Passage to read |
────────

As there may be some forward-looking discussion during the call, I ask that you refer to the caution regarding forward-looking statements and information found in our MD&A. This pertains specifically to the results and operations of Chorus Aviation Inc. for the 3 months ended June 30, 2024, as well as the outlook section and other sections of our MD&A where such statements appear.
As a result of the agreement to sell the Chorus Regional Aviation Leasing segment, or RAL, the RAL segment has been reclassified to discontinued operations and our Regional Aviation Services segment, together with Corporate, is now referred to as continuing operations. Finally, some of the following discussion involves non-GAAP financial measures, including references to adjusted net income, adjusted EBT, adjusted EBITDA, leverage ratio and free cash flow. This quarter, we have also provided certain of these measures on a pro forma basis to illustrate the financial impact of the disposition of the RAL segment on our capital structure. Please refer to the MD&A for further information relating to the use of such non-GAAP measures and pro forma figures.
I'll now turn the call over to Colin Copp.
Thank you, Tyrone, and good morning, everyone.
As we just recently reported out on the RAL sale transaction, I'll keep my comments short today. I'm pleased to report that our second quarter results with revised comparative figures, as Tyrone mentioned, reflect a strong, steady and reliable business going forward, with our cash generation enabling us to further improve our leverage ratio. As we look forward, Jazz has approximately $1 billion in contracted revenue in the form of fixed fee and leasing revenue under its CPA for the term of the agreement. And Voyageur is steadily growing. This quarter, both Jazz and Voyageur delivered strong financial performance with a combined adjusted EBITDA of $51 million and $105 million year-to-date. Voyageur delivered a $4.8 million increase in revenue over Q2 of 2023, demonstrating their ability to seize new opportunities. They purchased a King Air 200 in the second quarter of 2024 in support of their contract with air ambulance, New Brunswick for the provision of fixed-wing air ambulance services. I'm pleased with our results and the progress we've made with improving the financial position of the business. Through the quarter, we also bought back 1.4 million common shares under our NCIB.

────────

Exercise instructions |
A. Reproduce the part of the earnings call excerpt that opens with the words containing "As a result" and closes with "to Colin Copp.".
B. Answer these questions about the earnings call excerpt.
(i) To what has the RAL segment been reclassified?
(ii) What aircraft did Voyageur purchase in the second quarter of 2024?
(iii) How many common shares were bought back under the NCIB during the quarter?
C. Resume the earnings call excerpt, picking up after its final sentence.
The lines after the earnings call excerpt are separate material.

────────

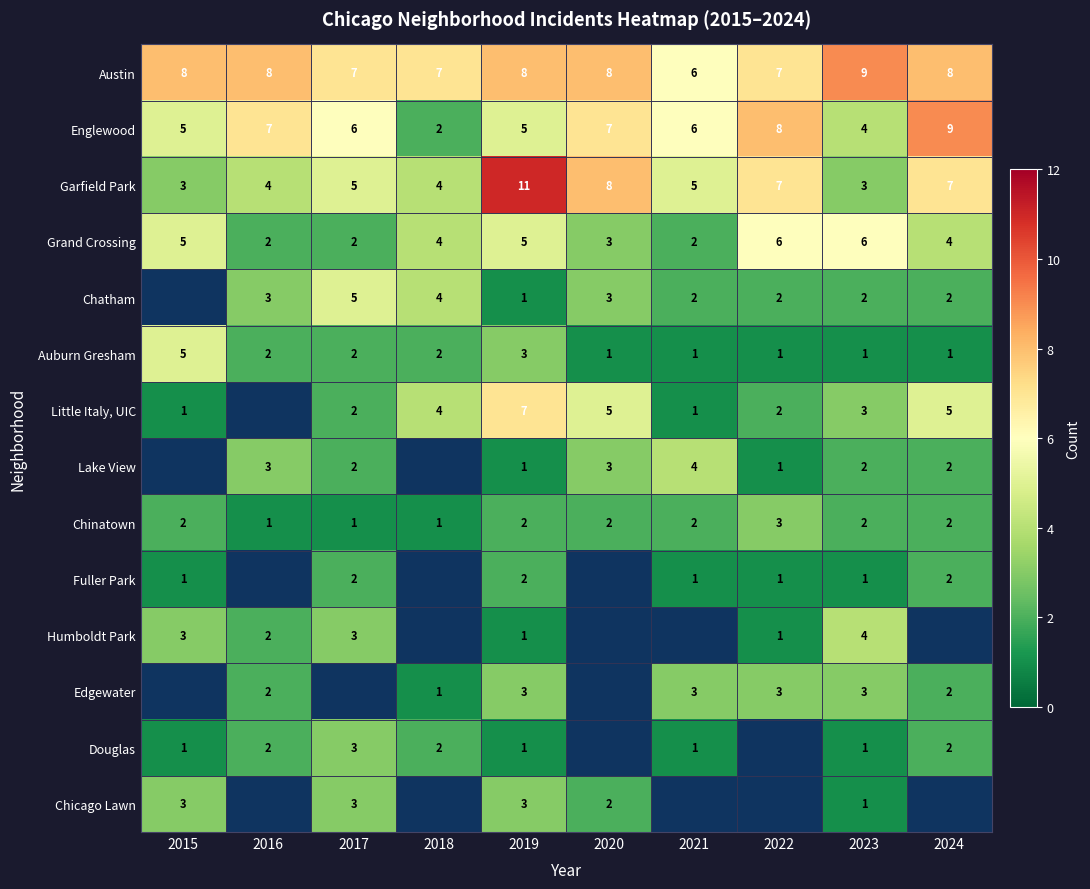

What is the spread (max minus min) of values at 2023?

8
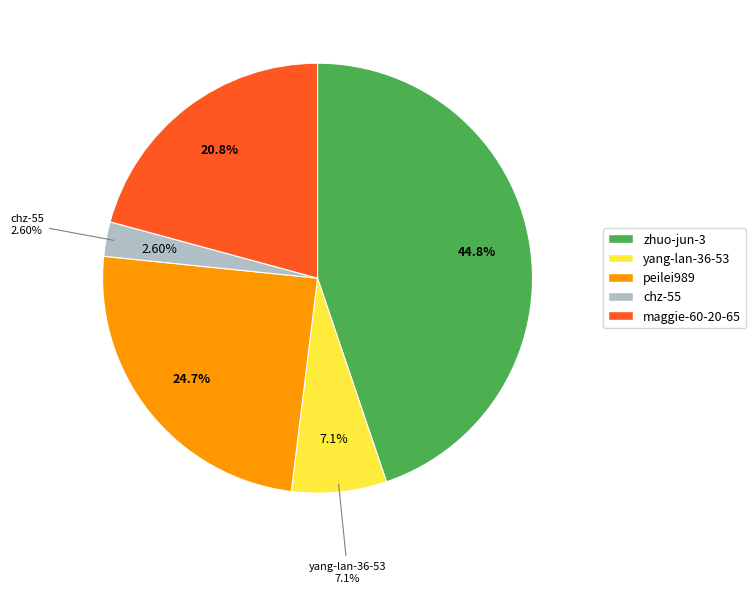

Does any single category account for the majority?

No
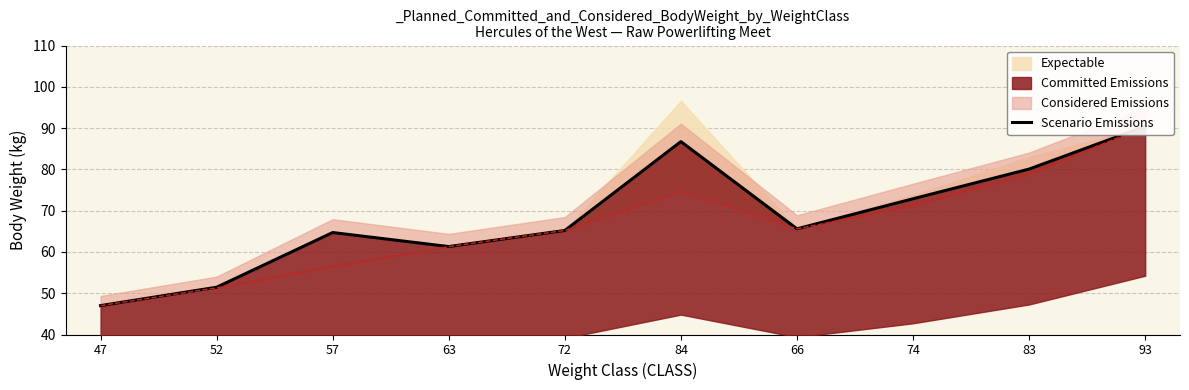

Is it true that the value at 84 is 128.2?

False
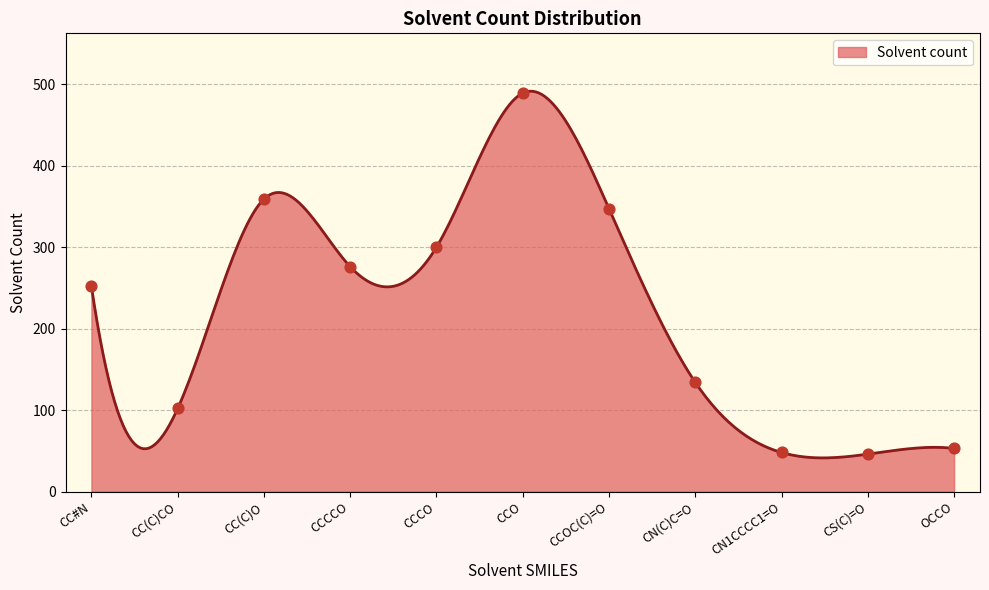

What is the change in value from CS(C)=O to OCCO?

+7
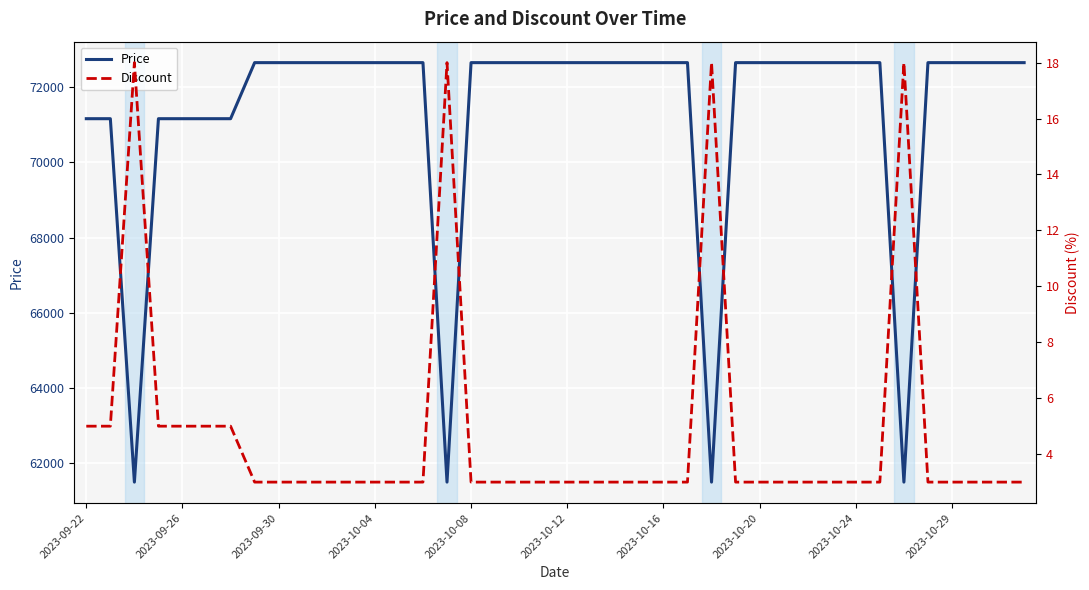

What are all the series names shown in the legend?

Price, Discount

────────

Answers to this exercise |
A.
As a result of the agreement to sell the Chorus Regional Aviation Leasing segment, or RAL, the RAL segment has been reclassified to discontinued operations and our Regional Aviation Services segment, together with Corporate, is now referred to as continuing operations. Finally, some of the following discussion involves non-GAAP financial measures, including references to adjusted net income, adjusted EBT, adjusted EBITDA, leverage ratio and free cash flow. This quarter, we have also provided certain of these measures on a pro forma basis to illustrate the financial impact of the disposition of the RAL segment on our capital structure. Please refer to the MD&A for further information relating to the use of such non-GAAP measures and pro forma figures.
I'll now turn the call over to Colin Copp.

B.
(i) Discontinued operations.
(ii) A King Air 200.
(iii) 1.4 million common shares.

C.
Turning for a moment to our recent announcement on the divestiture of Falko, and our regional aircraft leasing business. The process continues to progress well, with our Shareholder Meeting called to approve the transaction in just over a month scheduled on September 25. I'm very pleased with the feedback we've received so far from our shareholders and industry partners, which further reinforces the value creation of this transaction. We appreciate that it will take a few months for us to get through the various approvals and for the transaction to close, and that it will also take time for the true value of our business to be reflected in our share price.
It is well recognized that this transaction will enable us to significantly deleverage our capital structure, generate more predictable cash flow and provide us with the flexibility to grow and return capital to common shareholders going forward. Benefits of this transaction cannot be overstated when you consider the strength of our go-forward cash flow and liquidity in combination with the simplification and improved flexibility of our business.
On the debt side alone, we see a dramatic reduction in our pro forma leverage ratio to 1.5x. And post-closing, we expect to eliminate substantially all corporate debt, giving us strong financial flexibility going forward. This will create the right conditions to allow us to grow at a steady pace and capitalize on accretive opportunities in the aviation and aerospace sector.
I also recognize that our investors want to know more about the return of capital to shareholders. We appreciate your patience as we work towards the close of this transaction. Our priorities are on shareholder returns, measured growth and managing down corporate costs. Over the next few months, our focus will be on closing the RAL transaction, which is subject to shareholder approval, regulatory approvals and other customary closing conditions. We continue to expect the transaction to close before the end of the year.
As a final comment, I want to thank our employees for their hard work over the past several months and reiterate my confidence in our ability to grow at a steady pace going forward, and to thank our shareholders and Board of Directors for their support.
I'll now pass it over to Gary to take you through the financial highlights. Thank you.
Thank you, Colin, and good morning.
As mentioned at the opening, as a result of the announced RAL transaction, the RAL segment has been reclassified to discontinued operations, and our Regional Aviation Services segment, together with Corporate, is now referred to as continuing operations. First, we'll have one reportable operating segment and will no longer disclose its results on a segmented basis.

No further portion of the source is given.